A few years ago, propelled by the marketing savvy of one of the originators of the Ultimate Fighting Championship, XARM made a brief PR splash in the sports world. Though hailed by ESPN as “a sport for a new digital age," the arm-wrestling/MMA hybrid was written off by most as a gimmick, a blatant attempt to supplant the UFC as the next big, extreme thing. Did arm wrestling really warrant a platform beyond junior high school cafeterias and Over The Top reruns?
The brainchild of a few Seattle sports executives, XARM (pronounced “ex-arm,” not “zarm” or “kzarm”) was conceived over (a presumably alcohol-enhanced) lunch as an attempt to modernize arm wrestling for an MMA-accustomed world. Competitiors would be tied together with a strap and then allowed to punch, kick, elbow, or knee their opponents in an attempt to either knock them out or pin their hand. After toying with names such as WTF (seriously: World Tethered Fighting) and shooting an early promo with Danny Bonaduce, the execs settled on XARM and hooked up with Art Davie, a former advertising executive as well as the UFC’s original booker, matchmaker, and commissioner. Davie provided some MMA street cred as well as desperately needed marketing and promotional know-how.

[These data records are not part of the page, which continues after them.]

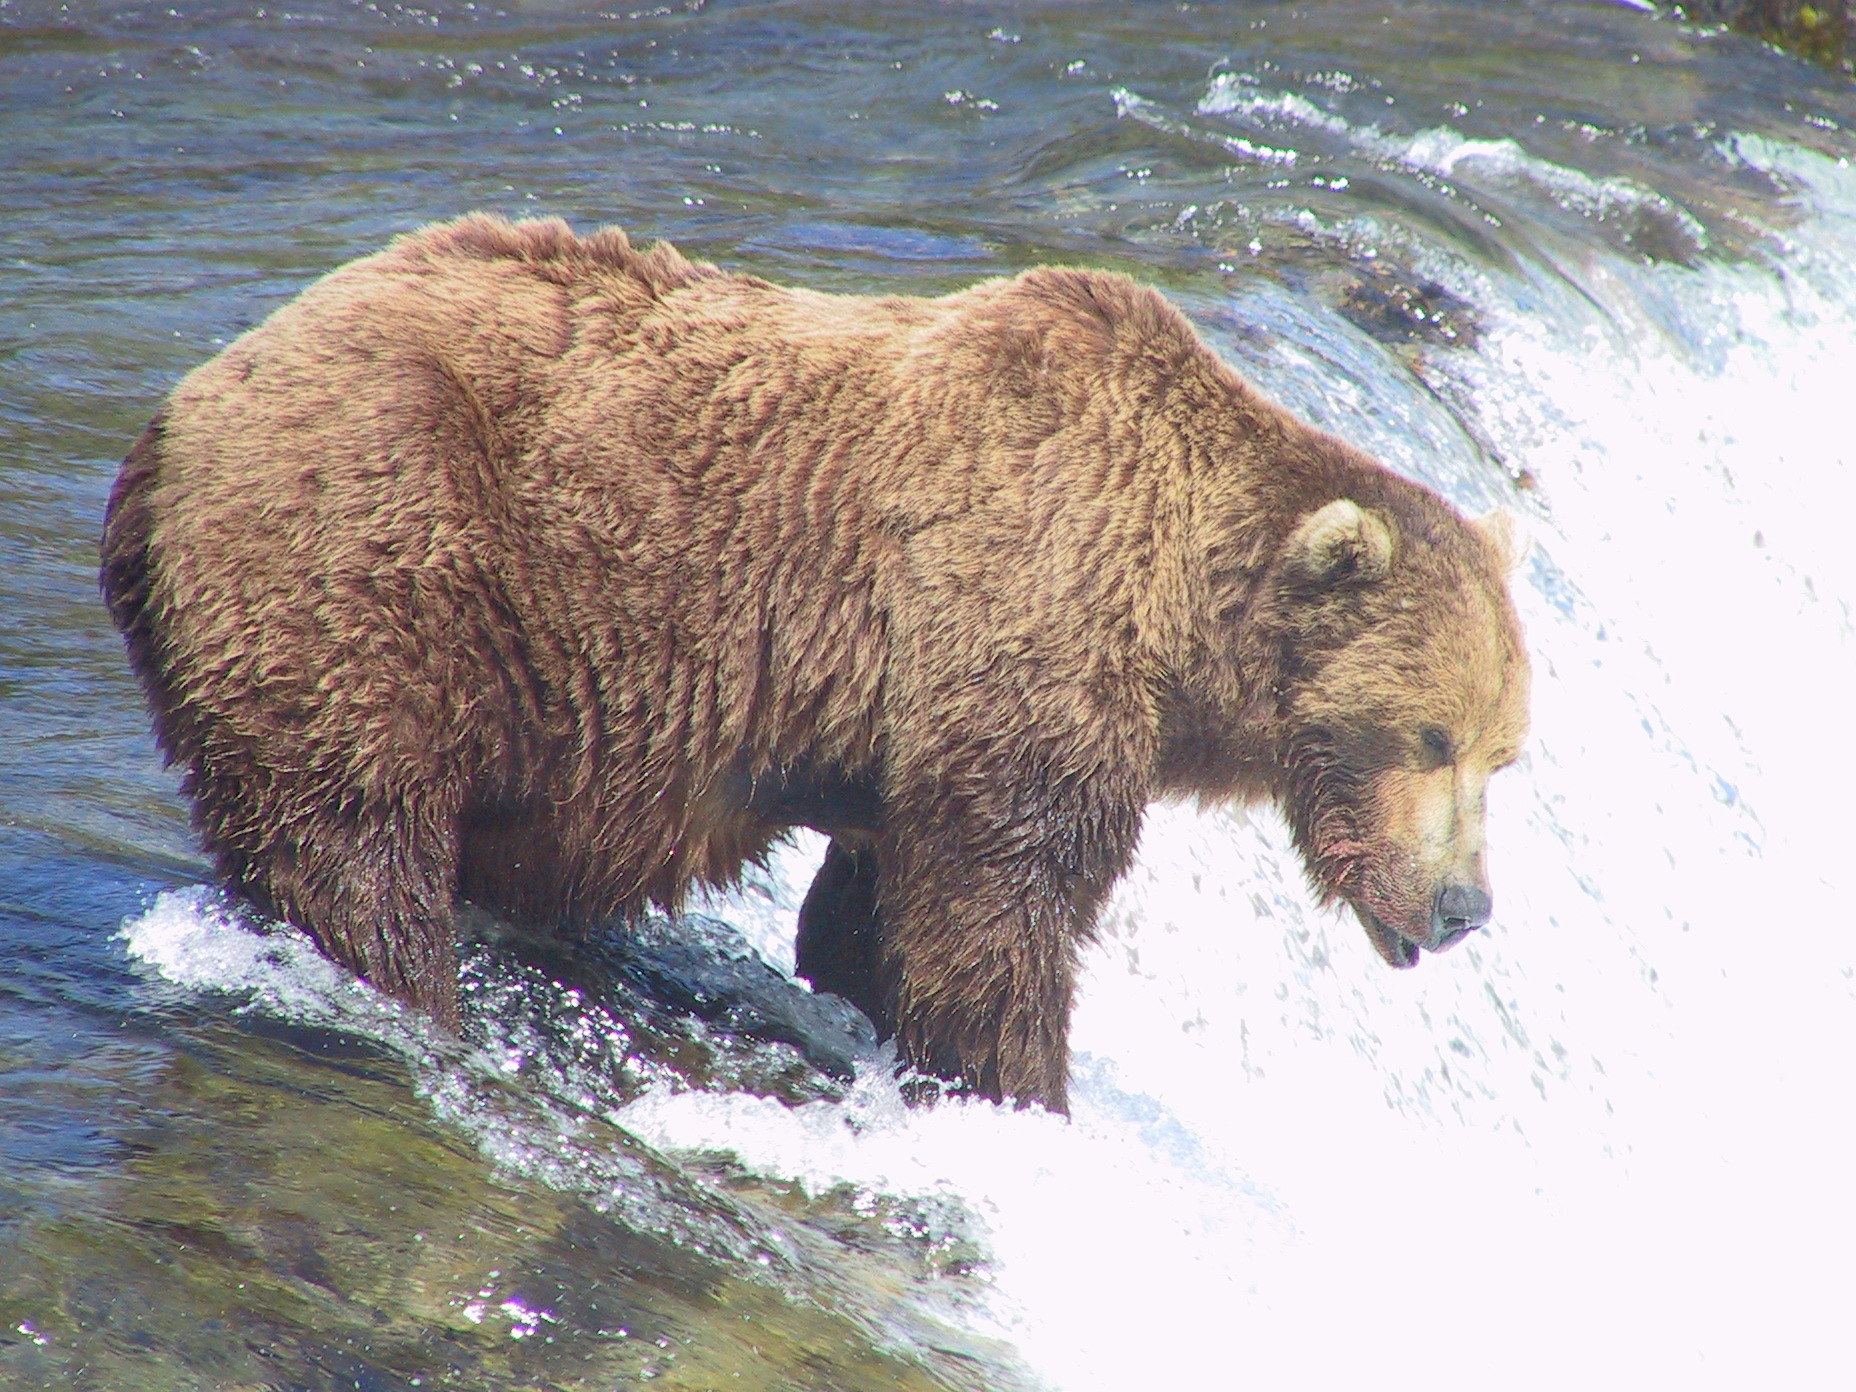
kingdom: Animalia
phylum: Chordata
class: Mammalia
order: Carnivora
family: Ursidae
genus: Ursus
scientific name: Ursus arctos
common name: Brown bear
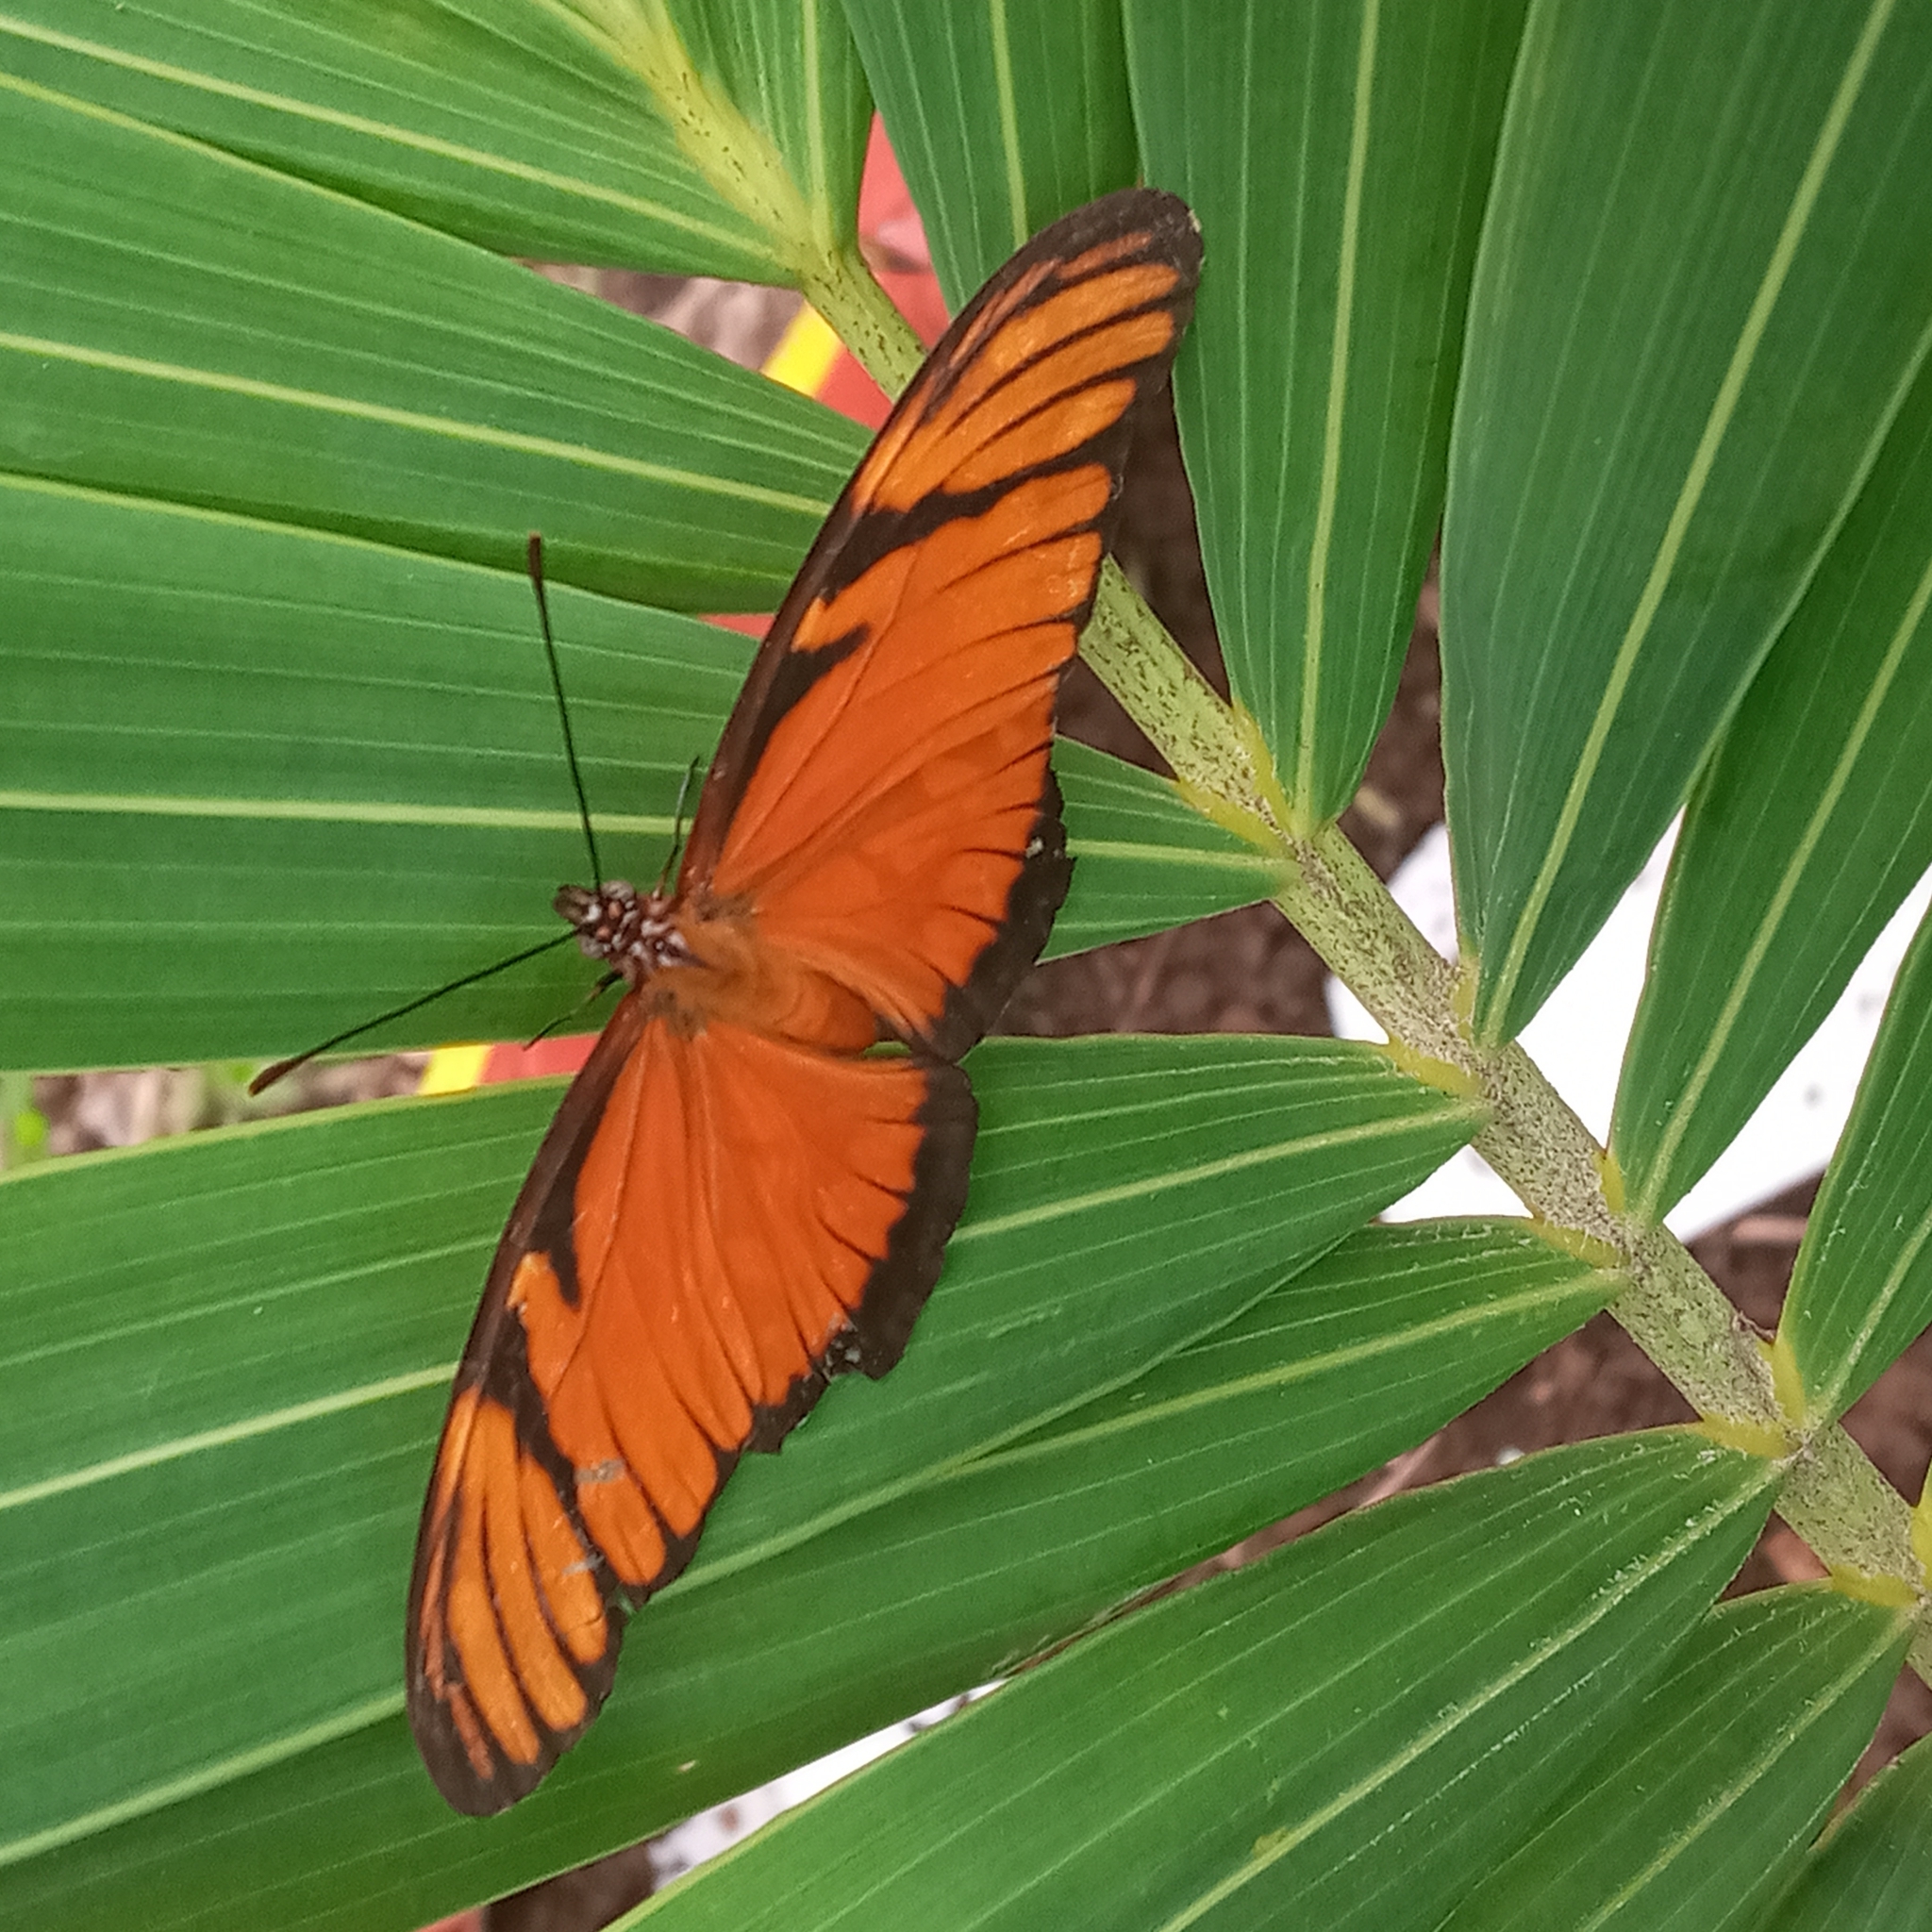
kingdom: Animalia
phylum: Arthropoda
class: Insecta
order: Lepidoptera
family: Nymphalidae
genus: Dione
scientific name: Dione juno
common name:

One of Davie’s first moves was to organize a "boot camp," in which a mix of MMA fighters, arm wrestlers, and boxers could take XARM for a test drive. A key takeaway from these sessions was that the sport was too intense for five or even three-minute rounds. Thus the XARM tagline--"The Roughest Three Minutes In SportsTM"--was born.
While many assumed XARM would soon join the ranks of bankrupt, one-off, midlevel MMA promotions, the promotion has doubled down on its product, investing in two strategic marketing partnerships over the past year and a half. The first was with Endemol, who built the surprisingly enjoyable (and free) XARM F.U. video game, which “combines hardcore arm wrestling, kickboxing and jiu-jitsu to create the first hybrid MMA sports game blending both twitch elements and fighter management.” While it might sound presumptuous to create a video game for a sport no one knows about, XARM obviously knows their target demographic--young males who enjoy violence and sitting on couches.
XARM also claims that the confined quarters of its combat zone make the sport a natural fit for the small screen era. This line of thinking led them to partner with the YouTube behemoth Machinima, Inc., whose gaming-oriented video content has amassed more than 2.2 billion views. In additional to massive exposure, Machinima has provided amped-up production, complete with screeching bro-step soundtracks and hazy Instagram-filter inspired shots.
The XARM fighters themselves are an endearing lot. They do their best to hype and sell the fights via UFC-inspired confessional shots, but mostly they come off as a hodgepodge of third-rate MMA aspirants, UFC washouts, and street fighters. “I don’t do a whole lot of running,” brags Tater Williams, a fighter whose strategy before fights is to gain weight. "I think cardio is for women."
Of course whenever two combatants are harnessed together, there is always a chance that someone could get knocked out right now, but there is little in the way of technique in XARM fights, as footwork, a hallmark of every standup fighting style, is rendered moot. When there’s no distance, there’s no distance to close. So instead, we’re treated to a succession of wild hooks, deep leans, and dramatic head-fakes--the kind of thing that’s entertaining but offers little room for the development of individual fighting styles. In fact, the only technique native to XARM appears to be a duck-and-arm-pin-combo, which comes off less as arm wrestling than the squashing of an opponent’s hand to the table while cowering in a defensive posture. The move feels like just the sort of "boring" fighting XARM sought to position itself against and a problem no amount of glossy post-production or savvy marketing can fix.